Le club des cinq: voilà à quoi rêve désormais l'UDC valaisanne, revenue d'ambitions jadis plus flamboyantes. Cinq comme cinq députés, contre deux aujourd'hui, de quoi former un groupe au Grand Conseil et agir donc en commission. Après avoir largement raté son implantation communale en décembre dernier, ce nouvel objectif, revu à la baisse, n'est même pas garanti. D'abord, les circonscriptions électorales – les districts – sont généralement encore plus verrouillées que les communes. Si, ici ou là, la vox populi a porté un UDC dans un Conseil communal, un siège de député est une chose trop rare et trop précieuse pour que les partis traditionnels laissent la moindre fenêtre de tir.

Dans le même ordre d'idées, l'UDC n'est implantée que dans quelques communes et, pour atteindre le quorum de 8% donnant droit à un fauteuil au Grand Conseil, il faut maintenir cette moyenne dans toutes les localités du district.

Les forteresses PDC

L'UDC place par exemple beaucoup d'espoir dans le district de Sierre, avec une liste à huit composée majoritairement de personnalités qui se sont déjà fait un nom dans le canton – souvent par le biais de la virulence et de l'exagération. Ainsi du polémiste Blaise Chappaz, du dentiste roumain Narcis-Paul Rosu – fraîchement naturalisé et surnommé par ses amis le conducator de l'UDC –, le bavard horticulteur Albert Pitteloud – qui avait fait un carton médiatique comme candidat au Conseil des Etats en octobre 2003 –, le teigneux notaire Edmond Perruchoud, ou le jeune et prometteur Blaise Melly, dents longues et propre sur lui. Mais voilà: cette brillante troupe de choc, cantonnée essentiellement dans la plaine, risque de n'engranger qu'à Sierre et de ne récolter que des miettes en Anniviers, forteresse PDC imprenable.

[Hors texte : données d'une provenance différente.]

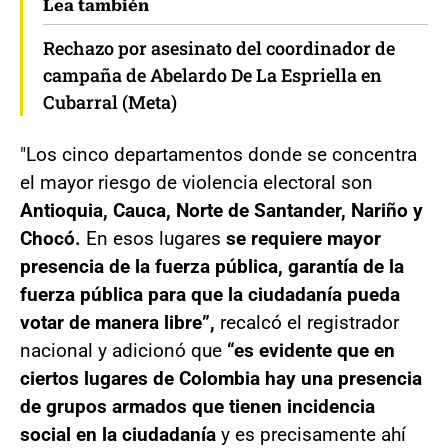
Lea también
Rechazo por asesinato del coordinador de
campaña de Abelardo De La Espriella en
Cubarral (Meta)
"Los cinco departamentos donde se concentra
el mayor riesgo de violencia electoral son
Antioquia, Cauca, Norte de Santander, Nariño y
Chocó.
En esos lugares
se requiere mayor
presencia de la fuerza pública, garantía de la
fuerza pública para que la ciudadanía pueda
votar de manera libre”,
recalcó el registrador
nacional y adicionó que
“es evidente que en
ciertos lugares de Colombia hay una presencia
de grupos armados que tienen incidencia
social en la ciudadanía
y es precisamente ahí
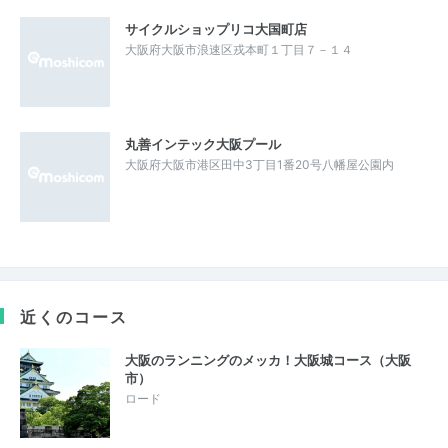
サイクルショップリコ大国町店
大阪府大阪市浪速区戎本町１丁目７－１４
丸善インテック大阪プール
大阪府大阪市港区田中3丁目1番20号八幡屋公園内
近くのコース
大阪のランニングのメッカ！大阪城コース（大阪
市）
ロード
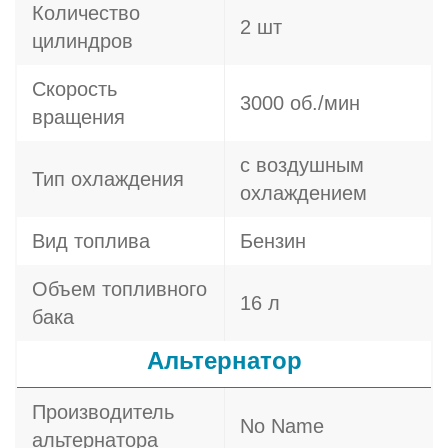
Количество
2 шт
цилиндров
Скорость
3000 об./мин
вращения
с воздушным
Тип охлаждения
охлаждением
Вид топлива
Бензин
Объем топливного
16 л
бака
Альтернатор
Производитель
No Name
альтернатора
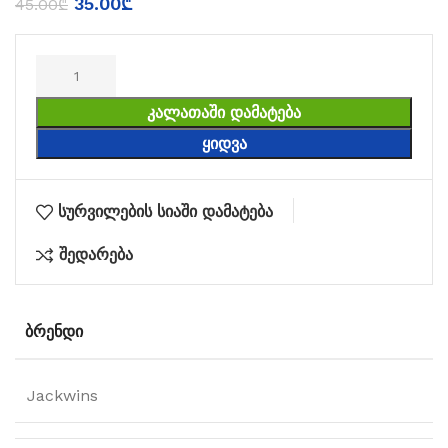
35.00
₾
45.00
₾
ᲙᲐᲚᲐᲗᲐᲨᲘ ᲓᲐᲛᲐᲢᲔᲑᲐ
ᲧᲘᲓᲕᲐ
სურვილების სიაში დამატება
შედარება
ᲑᲠᲔᲜᲓᲘ
Jackwins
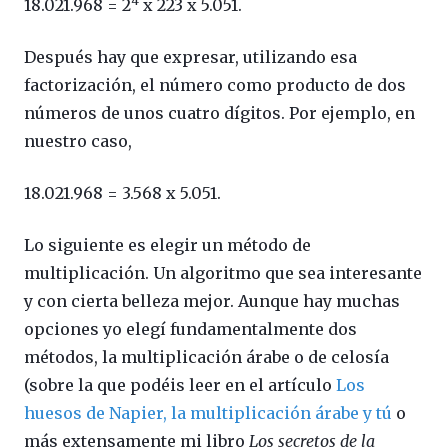
4
18.021.968 = 2
x 223 x 5.051.
Después hay que expresar, utilizando esa
factorización, el número como producto de dos
números de unos cuatro dígitos. Por ejemplo, en
nuestro caso,
18.021.968 = 3.568 x 5.051.
Lo siguiente es elegir un método de
multiplicación. Un algoritmo que sea interesante
y con cierta belleza mejor. Aunque hay muchas
opciones yo elegí fundamentalmente dos
métodos, la multiplicación árabe o de celosía
(sobre la que podéis leer en el artículo
Los
huesos de Napier, la multiplicación árabe y tú
o
más extensamente mi libro
Los secretos de la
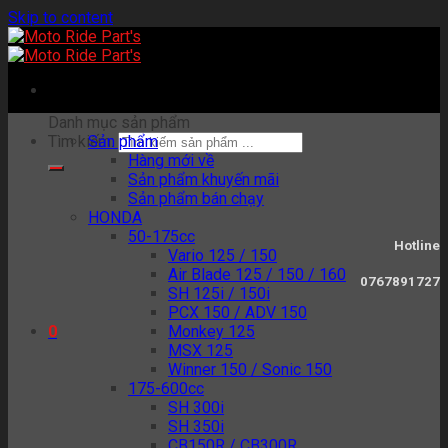
Skip to content
Danh mục sản phẩm
Tìm kiếm:
Sản phẩm
Hàng mới về
Sản phẩm khuyến mãi
Sản phẩm bán chạy
HONDA
50-175cc
Hotline
Vario 125 / 150
Air Blade 125 / 150 / 160
0767891727
SH 125i / 150i
PCX 150 / ADV 150
Monkey 125
0
MSX 125
Winner 150 / Sonic 150
175-600cc
SH 300i
SH 350i
CB150R / CB300R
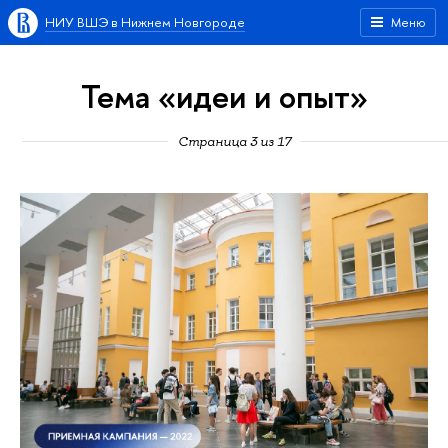
НИУ ВШЭ в Нижнем Новгороде
Меню
Тема «идеи и опыт»
Страница 3 из 17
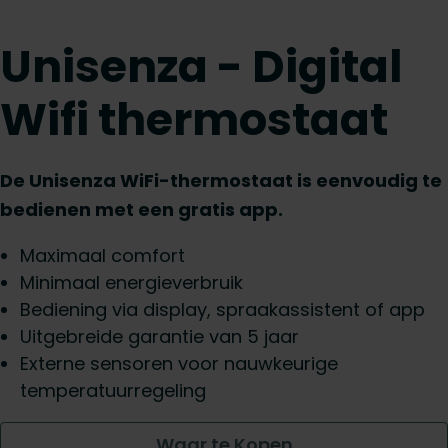
Unisenza - Digital
Wifi thermostaat
De Unisenza WiFi-thermostaat is eenvoudig te
bedienen met een gratis app.
Maximaal comfort
Minimaal energieverbruik
Bediening via display, spraakassistent of app
Uitgebreide garantie van 5 jaar
Externe sensoren voor nauwkeurige
temperatuurregeling
Waar te Kopen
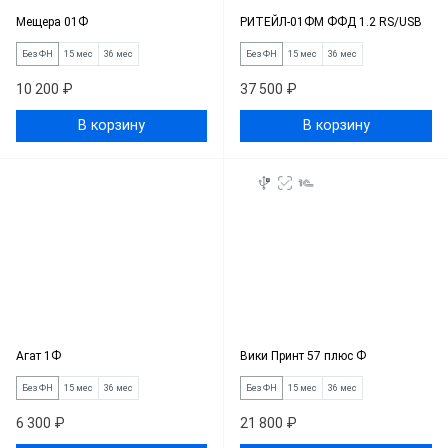
Мещера 01Ф
РИТЕЙЛ-01ФМ ФФД 1.2 RS/USB
Без ФН
15 мес
36 мес
Без ФН
15 мес
36 мес
10 200 ₽
37 500 ₽
В корзину
В корзину
Агат 1Ф
Вики Принт 57 плюс Ф
Без ФН
15 мес
36 мес
Без ФН
15 мес
36 мес
6 300 ₽
21 800 ₽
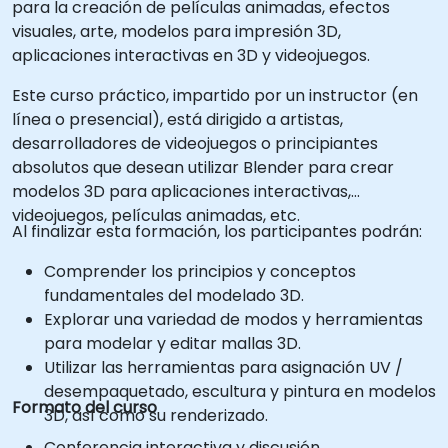
para la creación de películas animadas, efectos
visuales, arte, modelos para impresión 3D,
aplicaciones interactivas en 3D y videojuegos.
Este curso práctico, impartido por un instructor (en
línea o presencial), está dirigido a artistas,
desarrolladores de videojuegos o principiantes
absolutos que desean utilizar Blender para crear
modelos 3D para aplicaciones interactivas,
videojuegos, películas animadas, etc.
Al finalizar esta formación, los participantes podrán:
Comprender los principios y conceptos
fundamentales del modelado 3D.
Explorar una variedad de modos y herramientas
para modelar y editar mallas 3D.
Utilizar las herramientas para asignación UV /
desempaquetado, escultura y pintura en modelos
Formato del curso
3D, así como su renderizado.
Conferencia interactiva y discusión.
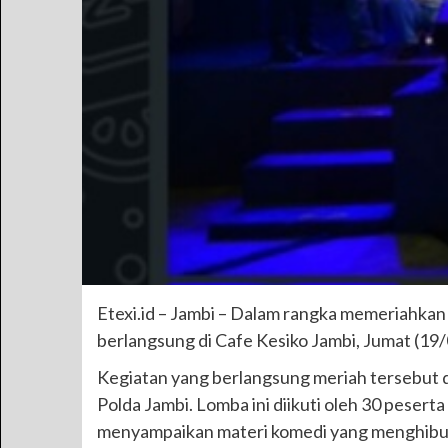
Etexi.id – Jambi – Dalam rangka memeriahka
berlangsung di Cafe Kesiko Jambi, Jumat (19
Kegiatan yang berlangsung meriah tersebut di
Polda Jambi. Lomba ini diikuti oleh 30 pese
menyampaikan materi komedi yang menghibu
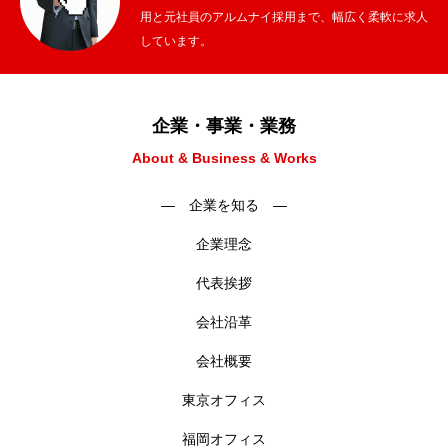
用と元社員のアルムナイ採用まで、幅広く柔軟に求人
しています。
企業・事業・業務
About & Business & Works
― 企業を知る ―
企業理念
代表挨拶
会社沿革
会社概要
東京オフィス
福岡オフィス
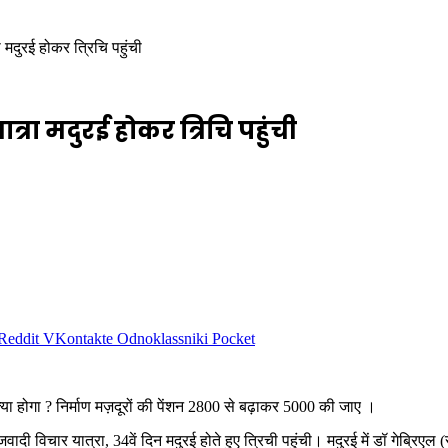
मदुरई होकर त्रिचि पहुंची
ा मदुरई होकर त्रिचि पहुंची
Reddit
VKontakte
Odnoklassniki
Pocket
या होगा ? निर्माण मज़दूरों की पेंशन 2800 से बढ़ाकर 5000 की जाए ।
 विचार यात्रा, 34वें दिन मदुरई होते हुए त्रिची पहुंची। मदुरई में डॉ गेब्रिएल (र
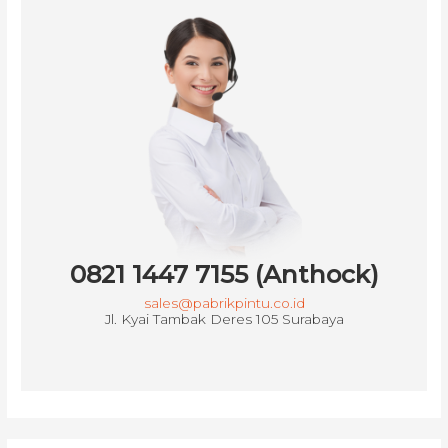
0821 1447 7155 (Anthock)
sales@pabrikpintu.co.id
Jl. Kyai Tambak Deres 105 Surabaya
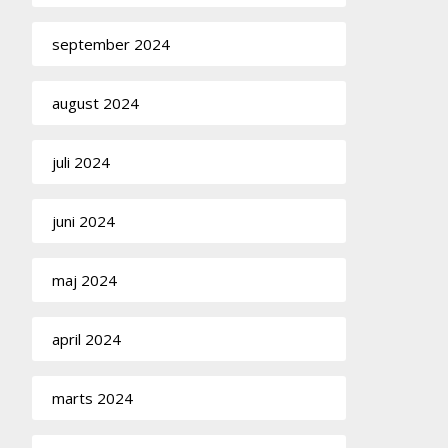
september 2024
august 2024
juli 2024
juni 2024
maj 2024
april 2024
marts 2024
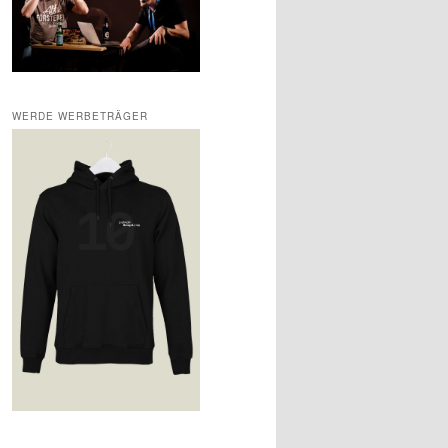
WERDE WERBETRÄGER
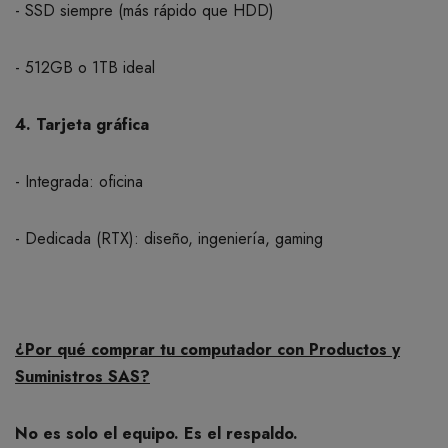
- SSD siempre (más rápido que HDD)
- 512GB o 1TB ideal
4. Tarjeta gráfica
- Integrada: oficina
- Dedicada (RTX): diseño, ingeniería, gaming
¿Por qué comprar tu computador con Productos y
Suministros SAS?
No es solo el equipo. Es el respaldo.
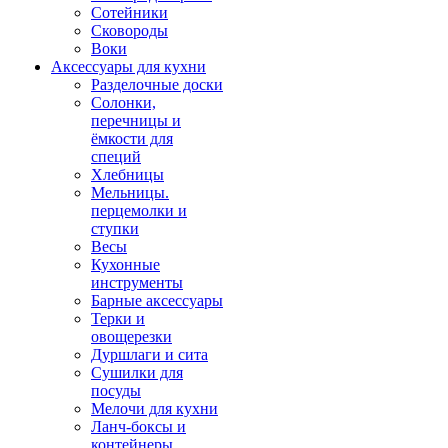
Сотейники
Сковороды
Воки
Аксессуары для кухни
Разделочные доски
Солонки,
перечницы и
ёмкости для
специй
Хлебницы
Мельницы.
перцемолки и
ступки
Весы
Кухонные
инструменты
Барные аксессуары
Терки и
овощерезки
Дуршлаги и сита
Сушилки для
посуды
Мелочи для кухни
Ланч-боксы и
контейнеры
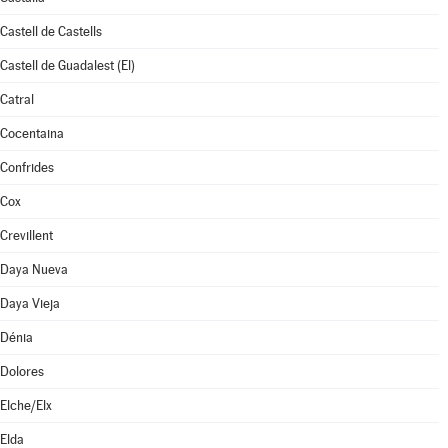
Castell de Castells
Castell de Guadalest (El)
Catral
Cocentaina
Confrides
Cox
Crevillent
Daya Nueva
Daya Vieja
Dénia
Dolores
Elche/Elx
Elda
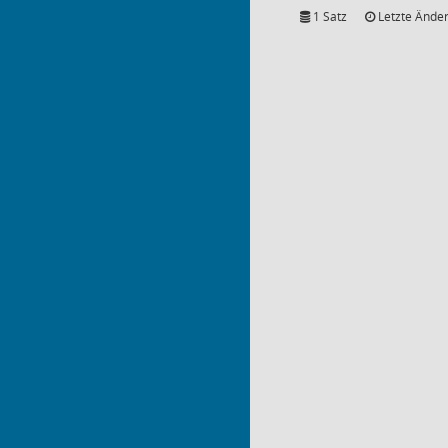
1 Satz
Letzte Änder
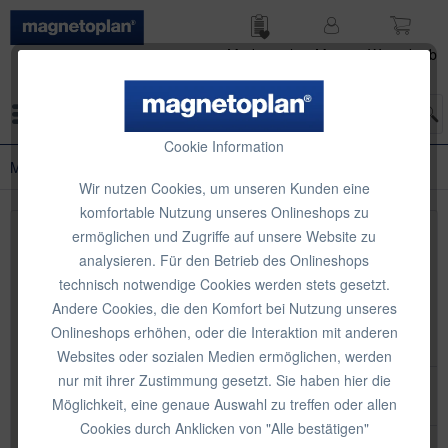
Merk­zettel
Mein
Waren­korb
Konto
Menü
Cookie Information
Mobile Leinwände
Wir nutzen Cookies, um unseren Kunden eine
komfortable Nutzung unseres Onlineshops zu
ermöglichen und Zugriffe auf unsere Website zu
Topseller
analysieren. Für den Betrieb des Onlineshops
technisch notwendige Cookies werden stets gesetzt.
Andere Cookies, die den Komfort bei Nutzung unseres
Onlineshops erhöhen, oder die Interaktion mit anderen
Websites oder sozialen Medien ermöglichen, werden
nur mit ihrer Zustimmung gesetzt. Sie haben hier die
Möglichkeit, eine genaue Auswahl zu treffen oder allen
Cookies durch Anklicken von "Alle bestätigen"
magnetoplan mobile Pull-Up Bodenleinwand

Dans le district de Monthey, autre circonscription prometteuse, la donne est un peu différente: l'implantation UDC y est mieux répartie, avec des élus communaux du fond du val d'Illiez jusqu'au bord du lac. Mais avec des candidats dont la notoriété ne dépasse, justement, pas leur village. Le reste des espoirs agrariens se focalise sur Martigny et Sion, où certains caciques du parti sont engagés: le secrétaire général, Jean-Luc Addor, dans la capitale, ou le président, Raphaël Filliez, en Octodure.

Raphaël Filliez habite pourtant le district d'Entremont, mais cette terre très conservatrice lui est interdite. Il n'y existe aucune section UDC, d'où son parachutage à Martigny. Le positionnement très à droite du PDC dans les zones théoriquement les plus propices à l'UDC ressemble pour cette dernière à une quadrature du cercle, les conservateurs mangeant la laine du blochérisme sur son dos.

Les terres de Jean-René Fournier

L'exemple vient d'en haut, du chef du gouvernement, Jean-René Fournier, qui, en affirmant sa proximité, voire sa sympathie, pour nombre de thèses UDC, rend la tâche de Freysinger et consorts d'autant plus aléatoire. A quoi s'ajoute un Parti radical repris en main, et où nombre de brebis ayant fauté sont ramenées au bercail par l'impitoyable pasteur Bender. La constitution du club des cinq se jouera sans doute à peu de chose, entre deux scénarios extrêmes mais aussi possibles l'un que l'autre: le chou blanc total ou une heureuse surprise, du genre clan des sept.